» Set problem 1:
Please copy word for word the passage of the thread on "što" and "šta" starting at "Hm. The _interrogative_" and ending at "or _sve što znam_).".
» Set problem 2:
For each statement about the thread on "što" and "šta", answer yes or no and quote the words from it that decide. (a) The first post guesses that "što" is more common along the coast. (b) According to ienne, Zagreb's urban speakers also use ŠTA in writing. (c) The thread states that Zagreb is the capital of Croatia.

» Excerpt to read:
____
In Montenegro, people always say _što_, and they still formally speak Serbian, so it's not a good criterion for making a distinction between Serbian and Croat (if any can be made). My guess is that _što_ is more widely used along the coast line, and _šta_ is preferred in the continental parts of the Serbian/Bosnian/Croat(/Montenegrin/Herzegovinian-why not?) language territory. Any thoughts?


----------



## ienne

Almost everyone born in Zagreb, almost all urban citizens, when they do not wish to sound strictly formal and extremely educated or pompous say ŠTA in everyday speech. Zagreb is the capital of Croatia. They would never use that in writing though but rather ŠTO.


----------



## Maja

In Serbia, "što" is only used as abbreviation of  "zašto" (why, what for). Otherwise, what (as a pron and relat pron) is  "šta"!


----------



## Duya

Maja said:


> In Serbia, "što" is only used as abbreviation of  "zašto" (why, what for). Otherwise, what (as a pron and relat pron) is  "šta"!



No. "Št*o*" is used as a relative pronoun across entire štokavian area (e.g. _ono što sam rekao_). "Ono št*a* sam rekao" is really dialectal and heavily substandard.

The diference of što/šta comes only when it's used as an interrogative pronoun.


----------



## Maja

Duya said:


> No. "Št*o*" is used as a relative pronoun across entire štokavian area (e.g. _ono što sam rekao_). "Ono št*a* sam rekao" is really dialectal and heavily substandard.



Yes, you are right, I should not have said "only". There are situation in  which usage of "šta" instead of "što" would be strange and vice versa.  Like:
- kaži nam *šta* si čuo;
- pokazaću vam *šta* sam dobio.


----------



## Duya

Hm. The _interrogative_ application of šta I posted above should have been taken in a wider sense, i.e. whenever the meaning (rather than form) is inquiring. However, your second sentence "pokazaću vam *šta* sam dobio" makes me wonder -- is  not interrogative by any stretch of imagination. 

I suppose that, rather, što/šta difference (in dialects that have it) depends whether it's an anchor (head) of a noun phrase (in which case *šta* is required, as in your last sentence) or it's another noun or pronoun (when *što* is used, as in my example _ono što sam rekao_, or _sve što znam_).
____
» Raw data:

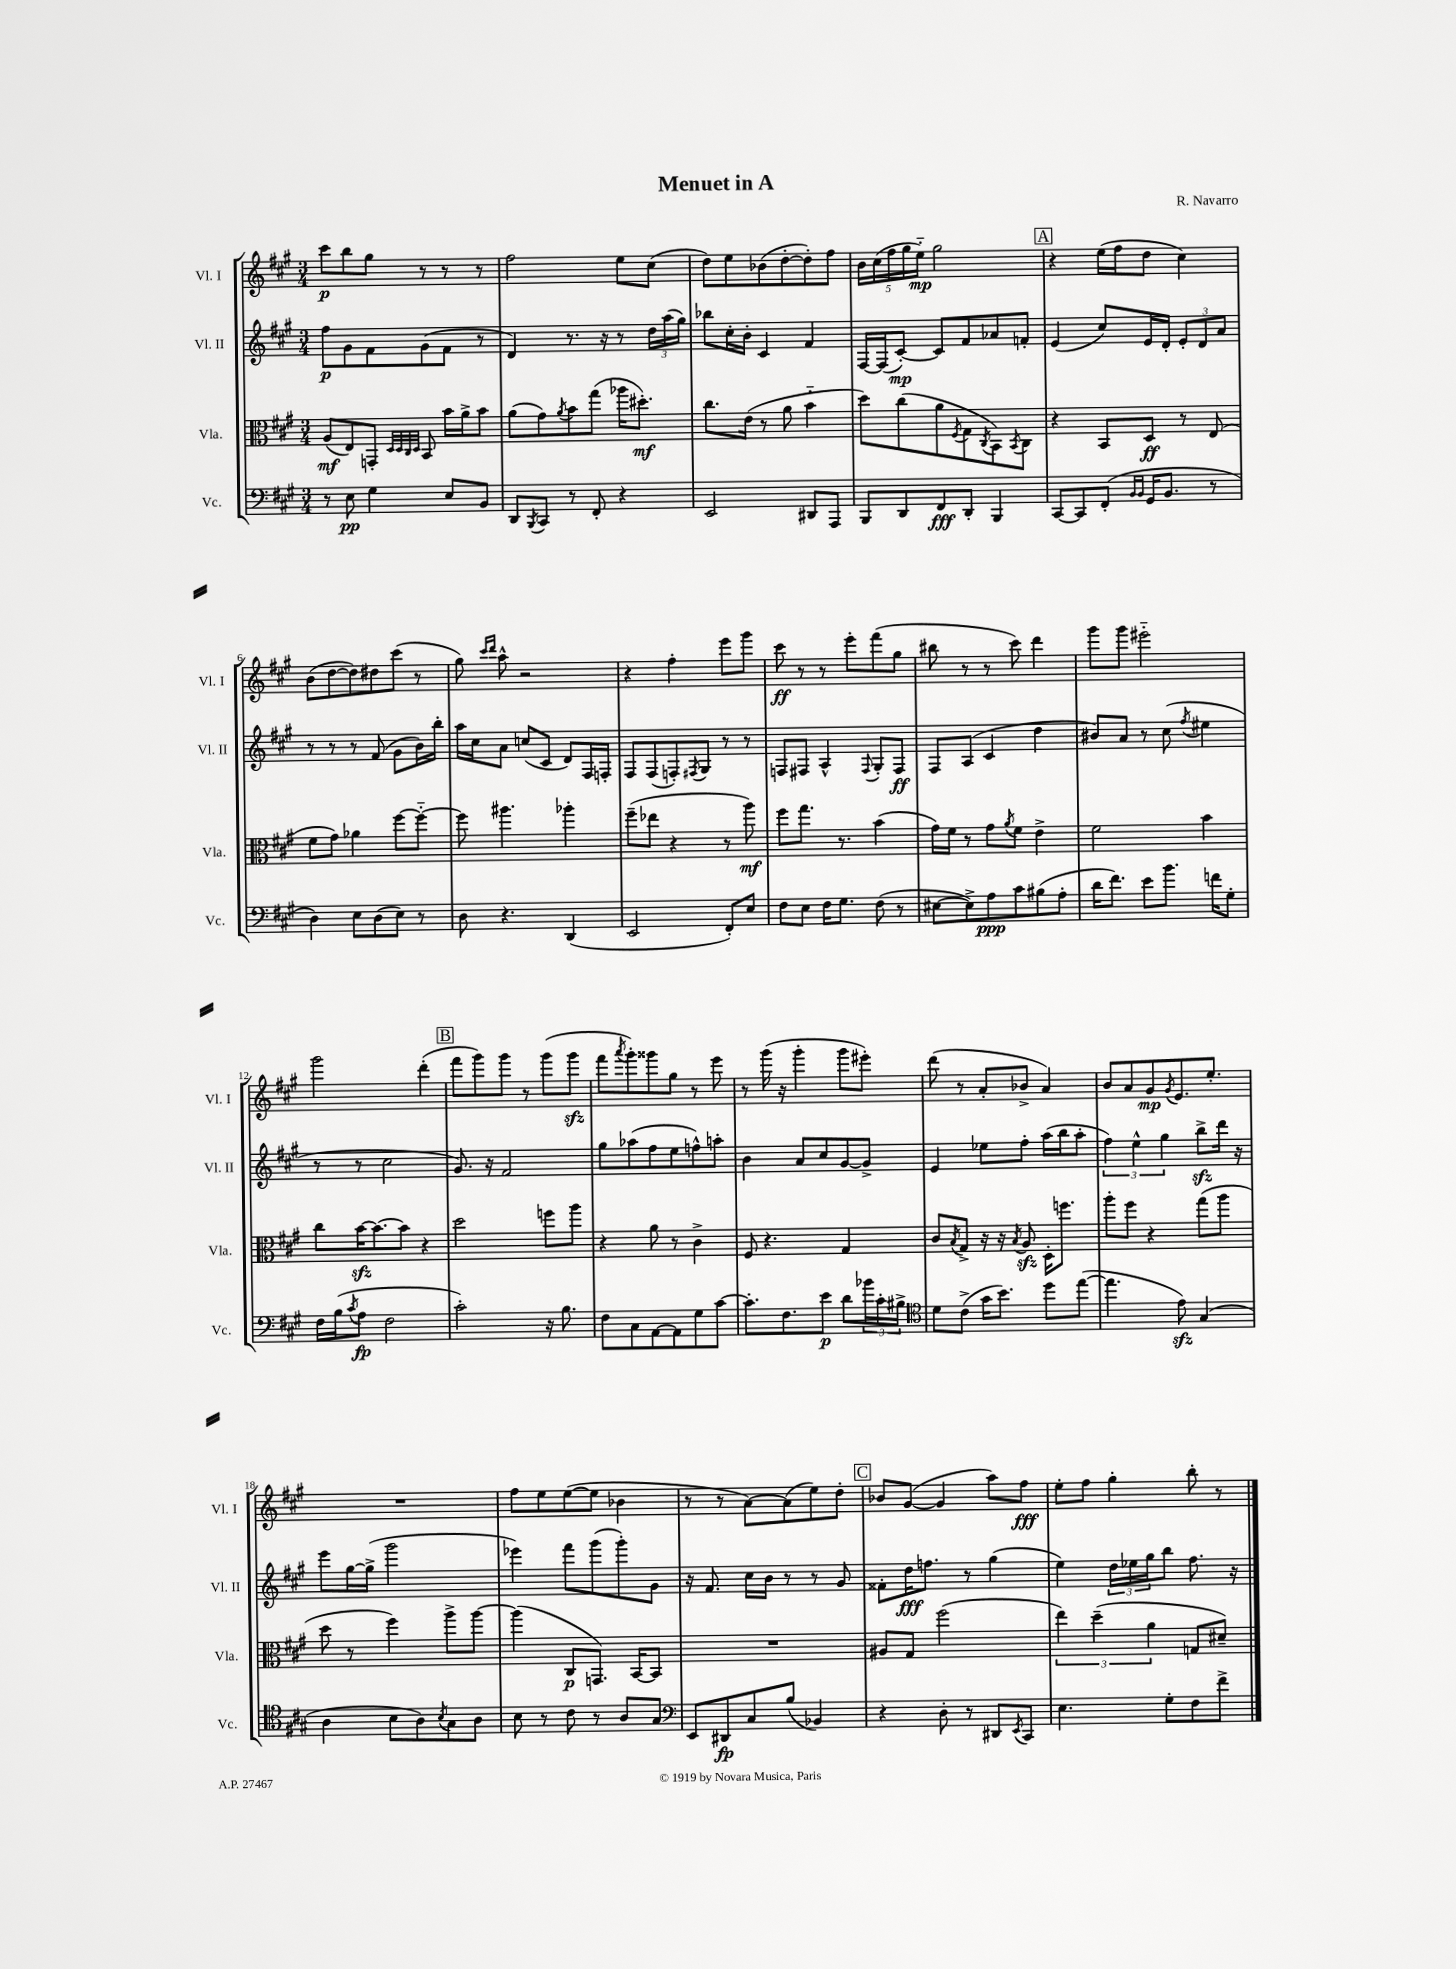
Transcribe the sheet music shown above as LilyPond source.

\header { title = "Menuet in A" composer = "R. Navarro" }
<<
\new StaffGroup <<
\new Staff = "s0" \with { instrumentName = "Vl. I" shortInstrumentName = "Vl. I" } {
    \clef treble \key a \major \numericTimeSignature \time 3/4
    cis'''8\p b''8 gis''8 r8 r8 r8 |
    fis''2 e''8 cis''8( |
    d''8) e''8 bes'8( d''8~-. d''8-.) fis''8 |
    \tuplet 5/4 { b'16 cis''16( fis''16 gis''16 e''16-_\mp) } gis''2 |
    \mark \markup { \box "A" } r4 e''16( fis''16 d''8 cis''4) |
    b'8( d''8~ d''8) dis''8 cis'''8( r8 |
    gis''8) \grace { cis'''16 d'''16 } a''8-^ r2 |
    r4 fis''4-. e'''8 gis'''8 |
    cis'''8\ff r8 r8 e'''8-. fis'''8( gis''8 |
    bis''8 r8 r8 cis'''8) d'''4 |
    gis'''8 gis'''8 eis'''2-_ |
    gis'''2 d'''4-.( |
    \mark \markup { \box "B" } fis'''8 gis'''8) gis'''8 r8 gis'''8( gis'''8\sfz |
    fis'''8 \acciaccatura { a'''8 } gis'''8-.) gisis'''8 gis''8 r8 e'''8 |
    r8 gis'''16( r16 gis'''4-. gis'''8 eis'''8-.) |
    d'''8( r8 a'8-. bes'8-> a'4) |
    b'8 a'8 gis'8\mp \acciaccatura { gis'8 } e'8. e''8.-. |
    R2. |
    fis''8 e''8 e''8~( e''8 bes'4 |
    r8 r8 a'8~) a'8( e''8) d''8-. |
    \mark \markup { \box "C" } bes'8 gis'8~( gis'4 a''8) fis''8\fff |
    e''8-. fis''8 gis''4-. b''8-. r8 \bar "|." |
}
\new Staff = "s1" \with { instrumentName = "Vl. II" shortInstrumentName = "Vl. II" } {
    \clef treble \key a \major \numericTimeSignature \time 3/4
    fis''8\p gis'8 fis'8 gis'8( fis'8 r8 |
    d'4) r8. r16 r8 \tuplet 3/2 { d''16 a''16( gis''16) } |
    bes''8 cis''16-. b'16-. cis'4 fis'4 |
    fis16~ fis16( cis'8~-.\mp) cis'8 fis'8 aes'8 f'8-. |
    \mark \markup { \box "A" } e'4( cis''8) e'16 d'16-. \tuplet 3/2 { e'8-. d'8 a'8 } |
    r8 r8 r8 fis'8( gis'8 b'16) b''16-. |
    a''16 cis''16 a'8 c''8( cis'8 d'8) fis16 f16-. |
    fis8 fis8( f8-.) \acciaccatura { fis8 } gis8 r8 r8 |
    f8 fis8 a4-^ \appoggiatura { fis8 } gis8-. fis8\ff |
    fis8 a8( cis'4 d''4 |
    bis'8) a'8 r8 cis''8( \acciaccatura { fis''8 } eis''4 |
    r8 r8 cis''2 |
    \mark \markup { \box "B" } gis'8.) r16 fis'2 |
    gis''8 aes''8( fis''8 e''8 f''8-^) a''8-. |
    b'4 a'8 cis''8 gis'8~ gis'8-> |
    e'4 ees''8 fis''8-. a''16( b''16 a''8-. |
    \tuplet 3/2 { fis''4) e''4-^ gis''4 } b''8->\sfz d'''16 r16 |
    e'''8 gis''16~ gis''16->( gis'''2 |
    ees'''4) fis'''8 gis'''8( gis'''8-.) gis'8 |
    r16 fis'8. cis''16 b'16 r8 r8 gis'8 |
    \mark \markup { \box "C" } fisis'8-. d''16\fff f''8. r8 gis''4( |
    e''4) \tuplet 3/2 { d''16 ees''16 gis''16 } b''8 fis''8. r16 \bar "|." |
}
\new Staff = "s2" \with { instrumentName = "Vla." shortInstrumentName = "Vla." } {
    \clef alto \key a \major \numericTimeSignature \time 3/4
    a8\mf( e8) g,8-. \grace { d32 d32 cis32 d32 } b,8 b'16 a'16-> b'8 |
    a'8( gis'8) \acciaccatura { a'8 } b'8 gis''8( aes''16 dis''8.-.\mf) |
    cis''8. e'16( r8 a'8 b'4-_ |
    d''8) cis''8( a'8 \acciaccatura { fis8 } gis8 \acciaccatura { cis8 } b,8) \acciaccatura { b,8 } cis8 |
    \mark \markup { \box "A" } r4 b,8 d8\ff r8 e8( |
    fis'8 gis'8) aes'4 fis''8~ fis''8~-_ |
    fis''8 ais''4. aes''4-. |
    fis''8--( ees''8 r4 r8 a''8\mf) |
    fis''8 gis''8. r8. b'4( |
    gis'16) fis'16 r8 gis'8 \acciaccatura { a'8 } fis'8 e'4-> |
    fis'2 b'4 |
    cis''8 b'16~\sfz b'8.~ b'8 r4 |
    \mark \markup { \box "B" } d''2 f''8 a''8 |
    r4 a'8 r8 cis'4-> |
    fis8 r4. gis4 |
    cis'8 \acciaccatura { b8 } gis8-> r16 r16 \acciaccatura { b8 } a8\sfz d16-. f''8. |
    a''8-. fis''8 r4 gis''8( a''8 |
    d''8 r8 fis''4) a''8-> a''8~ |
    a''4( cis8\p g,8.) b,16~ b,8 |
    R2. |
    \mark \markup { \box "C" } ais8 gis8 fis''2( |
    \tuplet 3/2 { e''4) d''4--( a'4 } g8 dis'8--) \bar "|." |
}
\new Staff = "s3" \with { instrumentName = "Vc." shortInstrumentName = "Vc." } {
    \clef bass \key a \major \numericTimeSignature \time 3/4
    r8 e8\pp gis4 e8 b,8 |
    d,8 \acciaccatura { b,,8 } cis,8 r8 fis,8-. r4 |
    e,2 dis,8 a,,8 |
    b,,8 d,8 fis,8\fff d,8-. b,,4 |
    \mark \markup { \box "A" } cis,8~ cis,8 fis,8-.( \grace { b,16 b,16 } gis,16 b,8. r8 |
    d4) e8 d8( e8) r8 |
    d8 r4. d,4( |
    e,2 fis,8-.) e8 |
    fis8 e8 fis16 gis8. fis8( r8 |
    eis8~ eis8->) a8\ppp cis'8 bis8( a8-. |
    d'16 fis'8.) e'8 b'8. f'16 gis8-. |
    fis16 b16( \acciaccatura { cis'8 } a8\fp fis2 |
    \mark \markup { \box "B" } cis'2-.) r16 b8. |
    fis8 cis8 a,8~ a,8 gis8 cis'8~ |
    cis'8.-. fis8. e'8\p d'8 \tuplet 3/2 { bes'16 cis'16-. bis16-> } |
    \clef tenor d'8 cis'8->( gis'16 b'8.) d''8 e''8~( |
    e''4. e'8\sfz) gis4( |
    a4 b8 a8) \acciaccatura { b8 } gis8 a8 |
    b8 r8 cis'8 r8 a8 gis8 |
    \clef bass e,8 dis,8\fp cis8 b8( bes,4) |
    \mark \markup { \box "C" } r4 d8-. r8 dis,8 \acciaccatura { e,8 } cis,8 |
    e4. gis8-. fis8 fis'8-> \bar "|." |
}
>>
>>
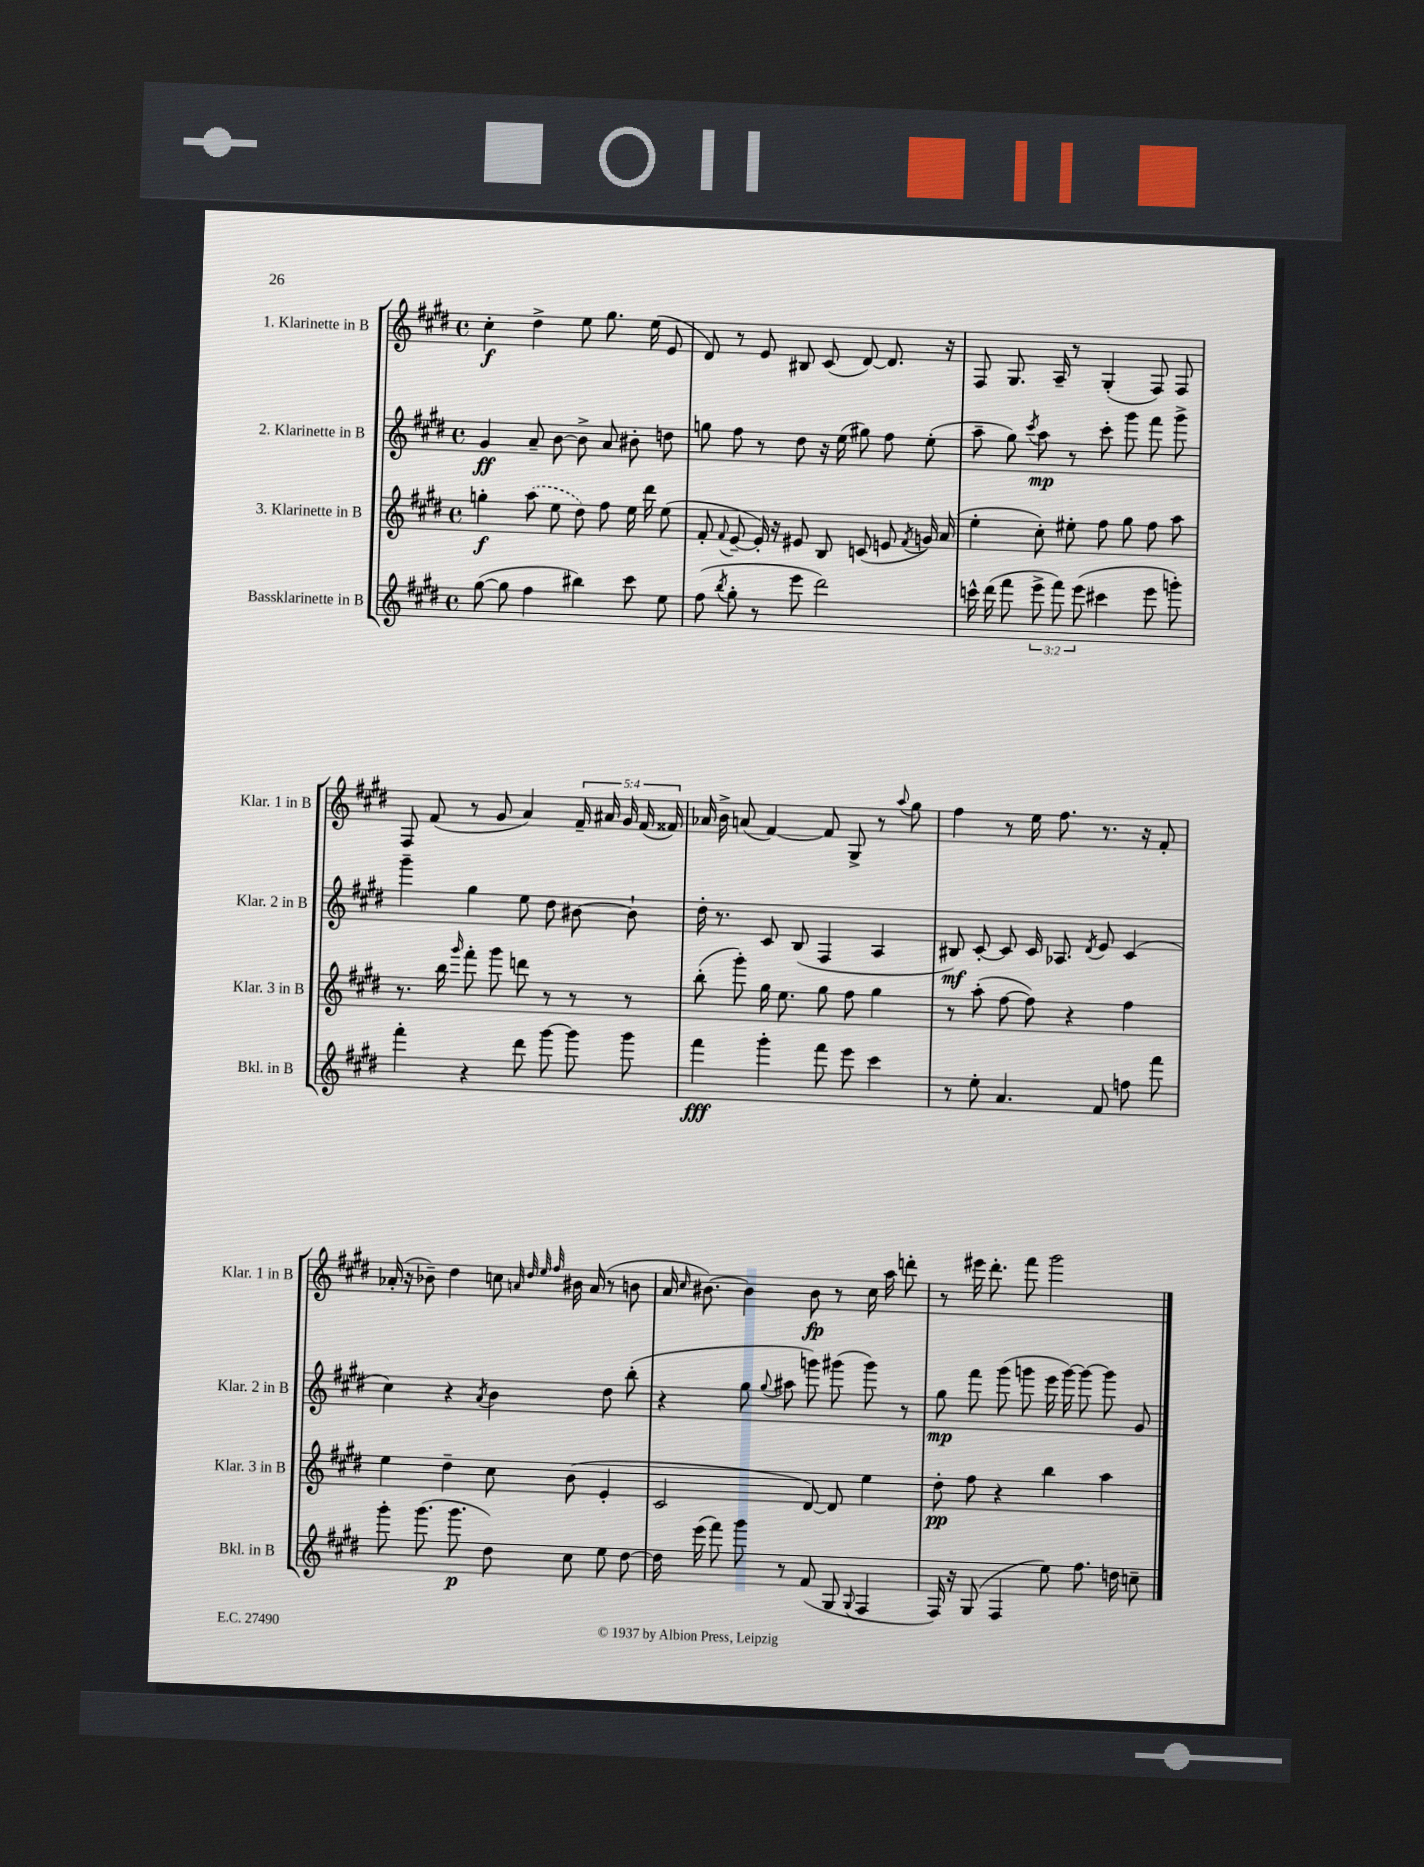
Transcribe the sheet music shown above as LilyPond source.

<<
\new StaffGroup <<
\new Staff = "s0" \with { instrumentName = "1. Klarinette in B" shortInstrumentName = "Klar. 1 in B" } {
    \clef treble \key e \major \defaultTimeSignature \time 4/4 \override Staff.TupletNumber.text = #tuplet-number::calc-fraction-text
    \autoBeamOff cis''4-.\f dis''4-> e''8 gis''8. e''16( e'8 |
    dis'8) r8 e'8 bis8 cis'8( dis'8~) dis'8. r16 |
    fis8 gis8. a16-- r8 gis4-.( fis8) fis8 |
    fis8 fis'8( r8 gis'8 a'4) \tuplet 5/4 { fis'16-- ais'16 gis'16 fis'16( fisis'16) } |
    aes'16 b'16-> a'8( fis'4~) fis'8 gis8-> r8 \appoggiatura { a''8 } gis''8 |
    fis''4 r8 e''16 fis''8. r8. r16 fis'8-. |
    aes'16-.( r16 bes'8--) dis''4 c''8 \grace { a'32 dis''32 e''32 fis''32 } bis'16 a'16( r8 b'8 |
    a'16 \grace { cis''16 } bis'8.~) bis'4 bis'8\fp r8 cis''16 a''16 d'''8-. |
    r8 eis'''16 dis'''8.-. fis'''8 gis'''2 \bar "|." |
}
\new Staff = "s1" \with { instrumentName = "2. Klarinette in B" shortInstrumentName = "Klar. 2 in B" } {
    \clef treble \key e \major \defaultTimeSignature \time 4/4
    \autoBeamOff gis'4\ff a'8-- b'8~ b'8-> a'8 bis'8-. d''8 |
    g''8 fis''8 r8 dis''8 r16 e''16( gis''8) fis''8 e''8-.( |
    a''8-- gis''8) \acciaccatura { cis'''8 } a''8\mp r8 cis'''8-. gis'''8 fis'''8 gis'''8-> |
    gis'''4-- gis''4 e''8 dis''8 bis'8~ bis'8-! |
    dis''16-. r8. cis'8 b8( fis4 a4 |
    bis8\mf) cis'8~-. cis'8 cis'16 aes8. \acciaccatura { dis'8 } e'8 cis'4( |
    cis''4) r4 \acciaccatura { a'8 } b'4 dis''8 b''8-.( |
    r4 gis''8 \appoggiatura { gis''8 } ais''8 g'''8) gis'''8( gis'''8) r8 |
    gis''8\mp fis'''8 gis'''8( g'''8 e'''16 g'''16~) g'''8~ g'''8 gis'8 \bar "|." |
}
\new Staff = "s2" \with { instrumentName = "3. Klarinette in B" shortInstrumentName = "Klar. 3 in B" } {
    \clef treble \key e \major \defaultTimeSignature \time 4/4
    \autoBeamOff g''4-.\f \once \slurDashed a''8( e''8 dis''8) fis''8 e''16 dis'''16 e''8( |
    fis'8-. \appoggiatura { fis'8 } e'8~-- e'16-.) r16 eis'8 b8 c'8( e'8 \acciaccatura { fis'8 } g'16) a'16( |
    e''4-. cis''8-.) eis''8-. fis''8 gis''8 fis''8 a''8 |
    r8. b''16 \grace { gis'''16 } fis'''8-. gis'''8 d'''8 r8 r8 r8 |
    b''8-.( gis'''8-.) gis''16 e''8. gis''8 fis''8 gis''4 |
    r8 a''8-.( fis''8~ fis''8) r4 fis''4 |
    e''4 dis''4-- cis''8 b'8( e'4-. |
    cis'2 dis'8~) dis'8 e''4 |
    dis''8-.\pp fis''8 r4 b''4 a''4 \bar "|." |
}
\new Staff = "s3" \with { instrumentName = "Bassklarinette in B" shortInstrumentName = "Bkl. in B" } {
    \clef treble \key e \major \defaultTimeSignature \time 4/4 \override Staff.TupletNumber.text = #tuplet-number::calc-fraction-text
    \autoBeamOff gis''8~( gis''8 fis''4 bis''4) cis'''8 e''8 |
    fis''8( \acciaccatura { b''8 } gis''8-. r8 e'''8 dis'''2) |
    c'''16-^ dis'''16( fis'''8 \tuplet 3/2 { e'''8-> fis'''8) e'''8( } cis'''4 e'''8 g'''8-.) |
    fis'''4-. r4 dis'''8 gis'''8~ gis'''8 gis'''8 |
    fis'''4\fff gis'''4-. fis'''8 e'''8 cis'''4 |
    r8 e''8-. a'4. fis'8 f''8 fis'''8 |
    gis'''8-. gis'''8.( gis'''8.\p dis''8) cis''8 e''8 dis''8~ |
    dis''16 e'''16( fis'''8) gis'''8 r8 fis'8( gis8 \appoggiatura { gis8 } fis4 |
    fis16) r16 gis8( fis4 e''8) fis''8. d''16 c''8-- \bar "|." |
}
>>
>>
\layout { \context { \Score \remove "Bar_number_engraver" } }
____
» Finished answer 1:
Hm. The _interrogative_ application of šta I posted above should have been taken in a wider sense, i.e. whenever the meaning (rather than form) is inquiring. However, your second sentence "pokazaću vam *šta* sam dobio" makes me wonder -- is  not interrogative by any stretch of imagination. 

I suppose that, rather, što/šta difference (in dialects that have it) depends whether it's an anchor (head) of a noun phrase (in which case *šta* is required, as in your last sentence) or it's another noun or pronoun (when *što* is used, as in my example _ono što sam rekao_, or _sve što znam_).

» Finished answer 2:
(a) Yes: "is more widely used along the coast line"
(b) No: "They would never use that in writing though but rather ŠTO."
(c) Yes: "Zagreb is the capital of Croatia."